There is also no attempt to cross-check the new reporting system against the old one, to enable the Board to evaluate what impact changes to reporting systems and changes to investigation processes are having on the number of people dying, why they are dying, and what the Trust are doing to prevent preventable deaths. Why are the Trust saying that ‘No historical data…is available’? Do they not know how many of the people using their services died before December 2015? Or can’t they be bothered to work it out?

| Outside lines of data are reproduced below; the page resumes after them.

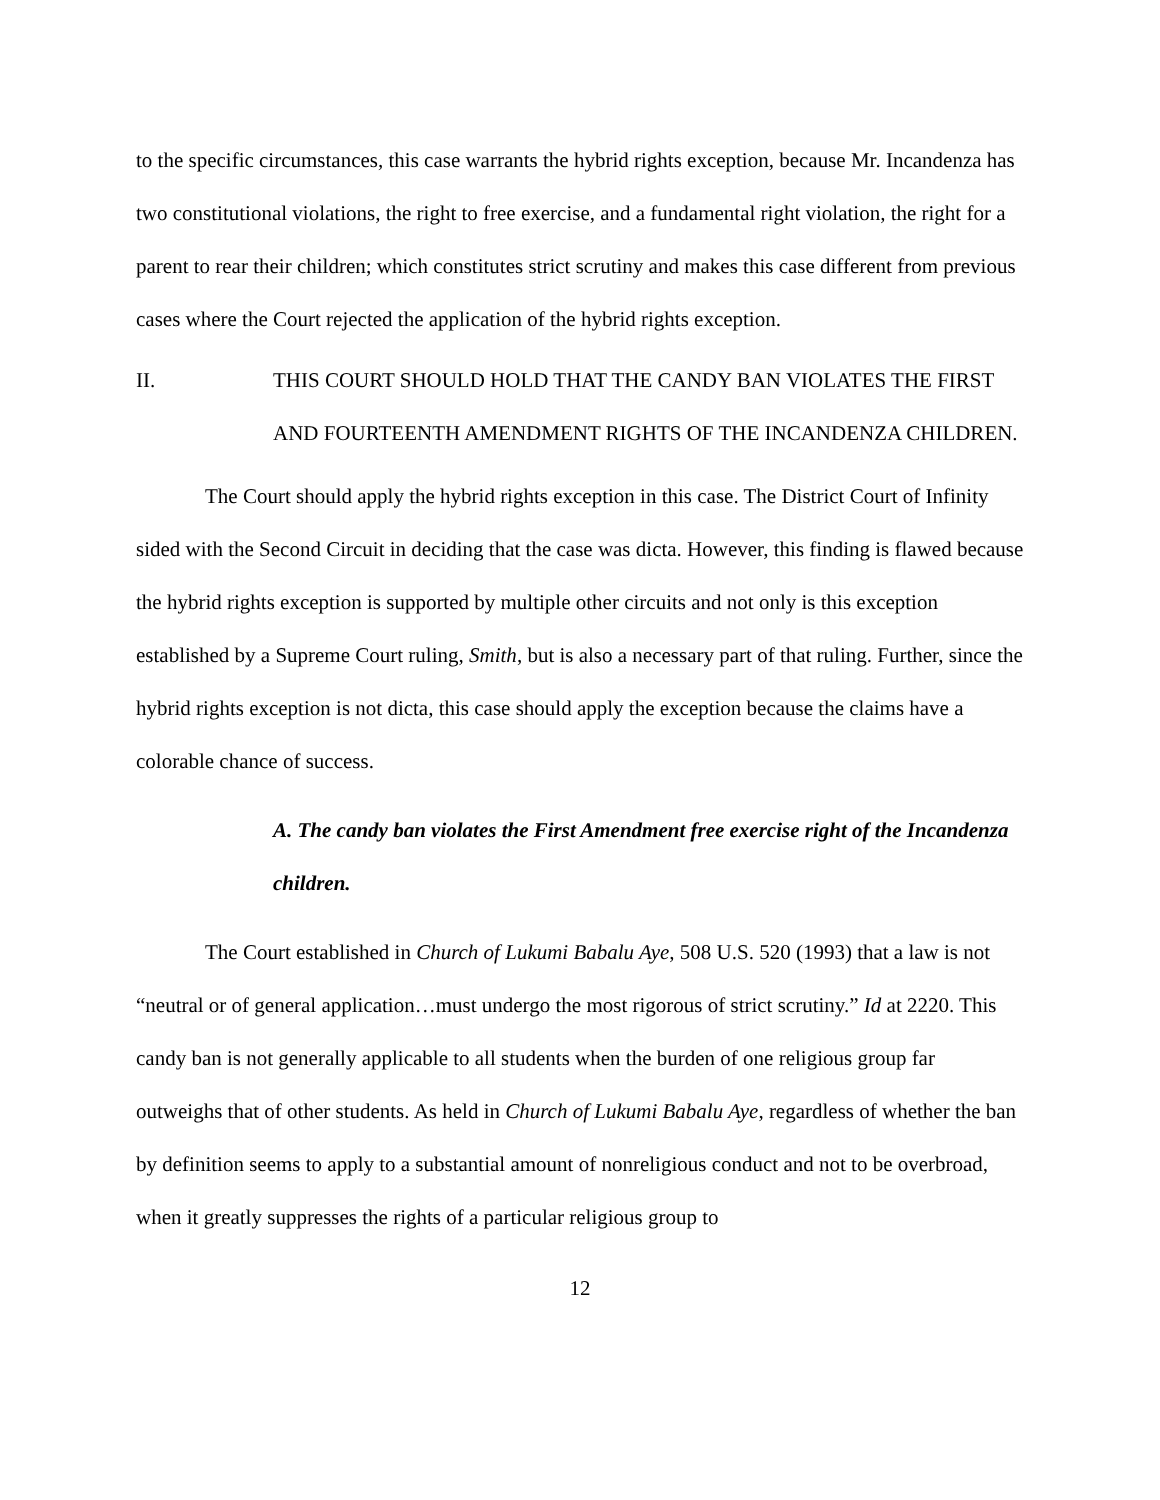to the specific circumstances, this case warrants the hybrid rights exception, because Mr. Incandenza has two constitutional violations, the right to free exercise, and a fundamental right violation, the right for a parent to rear their children; which constitutes strict scrutiny and makes this case different from previous cases where the Court rejected the application of the hybrid rights exception.
II. THIS COURT SHOULD HOLD THAT THE CANDY BAN VIOLATES THE FIRST AND FOURTEENTH AMENDMENT RIGHTS OF THE INCANDENZA CHILDREN.
The Court should apply the hybrid rights exception in this case. The District Court of Infinity sided with the Second Circuit in deciding that the case was dicta. However, this finding is flawed because the hybrid rights exception is supported by multiple other circuits and not only is this exception established by a Supreme Court ruling, Smith, but is also a necessary part of that ruling. Further, since the hybrid rights exception is not dicta, this case should apply the exception because the claims have a colorable chance of success.
A. The candy ban violates the First Amendment free exercise right of the Incandenza children.
The Court established in Church of Lukumi Babalu Aye, 508 U.S. 520 (1993) that a law is not “neutral or of general application…must undergo the most rigorous of strict scrutiny.” Id at 2220. This candy ban is not generally applicable to all students when the burden of one religious group far outweighs that of other students. As held in Church of Lukumi Babalu Aye, regardless of whether the ban by definition seems to apply to a substantial amount of nonreligious conduct and not to be overbroad, when it greatly suppresses the rights of a particular religious group to
12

 Elsewhere in the Board papers, there is a table with some more detail on how they report deaths. This does report how many people died in different areas of the Trust. So, from 1st December 2015 to 21st March 2016, 28 people using the learning disabilities service (this includes community-based services as well as inpatient services) died, and 2 people using their TQ21 social care service died. Beyond that, all this table reports is how many deaths were subject to the preliminary investigation stage within 48 hours. Nothing more meaningful (how many were recorded as SIRIs, for example) is reported here.
At a time when Southern Health know they’re being watched, specifically on how they report and investigate deaths in their service, the shoddiness of their reporting beggars belief. They replace an old, rubbish way of reporting deaths for an even worse way of reporting deaths. They ‘lose’ two months’ worth of information regarding deaths from Board and public view. They start from a Month Zero of death reporting in their new system, and can’t/won’t find any way to track what’s happening over a longer time period. What really matters to them (what gets counted in graphs and tables) is how many initial reviews get done in 48 hours, and nothing else.
How many people with learning disabilities using Southern Health Trust have died unexpected or preventable deaths since the Mazars report (the original prompt for me having a look at this stuff)? Has this improved or got worse over time? From these Board papers, we the public (and the Board itself) cannot begin to answer these questions.
We do know that pretty much since the Mazars report up until the 21st March 2016, 28 people using Southern Health learning disability services lost their lives. Regulatory ‘monitoring’ and ‘considering’ time (even if this is serious face considering) is long past – this Trust has dishonesty in its bones.